### Source text
═══
Stop using the term "big data"
Many think it’s an important concept, and some think it’s revolutionary, but almost everybody wishes for a better, more descriptive name for it.
One finding has been common in all the research I’ve done on big data over the last few years: Nobody likes the term. Many think it’s an important concept, and some think it’s revolutionary, but almost everybody wishes for a better, more descriptive name for it. Some managers are objecting only to the hype around the big data buzzword, but I believe many executives simply yearn for a better way to communicate what they are doing with data and analytics.
Part of the problem is that “big data” just doesn’t describe the phenomenon very effectively. Here are several reasons why the term is highly flawed:
- The term “big” is obviously relative—what’s big today won’t be so large tomorrow. I read today that a terabyte of disk storage, which we used to think of as big, will cost about $25 in 2014 “Black Friday” sales. This is one millionth of what it cost 30 years ago, not even correcting for inflation.
- “Big” is only one aspect of what’s distinctive about new forms of data, and the relatively unstructured nature of much contemporary data is more difficult to address than the size of it. Bigness just demands more powerful servers; lack of structure demands complicated programs to transform data into a form in which it can be analyzed.
═══
### Job
Reproduce verbatim the stretch of the article on the term "big data" from "Stop using the" through "data and analytics.".

[Stored dataset items]
═══
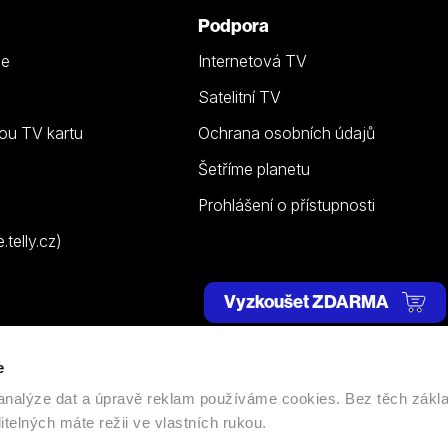
Podpora
ze
Internetová TV
Satelitní TV
ou TV kartu
Ochrana osobních údajů
Šetříme planetu
Prohlášení o přístupnosti
telly.cz)
Vyzkoušet ZDARMA
e
 | Všechna práva vyhrazena. |
Nastavení cookies
, analýze dat a úpravě reklam používáme cookies. Bez těch zákl
itelných máte režii ve vlastních rukou.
═══
### Task answer
Stop using the term "big data"
Many think it’s an important concept, and some think it’s revolutionary, but almost everybody wishes for a better, more descriptive name for it.
One finding has been common in all the research I’ve done on big data over the last few years: Nobody likes the term. Many think it’s an important concept, and some think it’s revolutionary, but almost everybody wishes for a better, more descriptive name for it. Some managers are objecting only to the hype around the big data buzzword, but I believe many executives simply yearn for a better way to communicate what they are doing with data and analytics.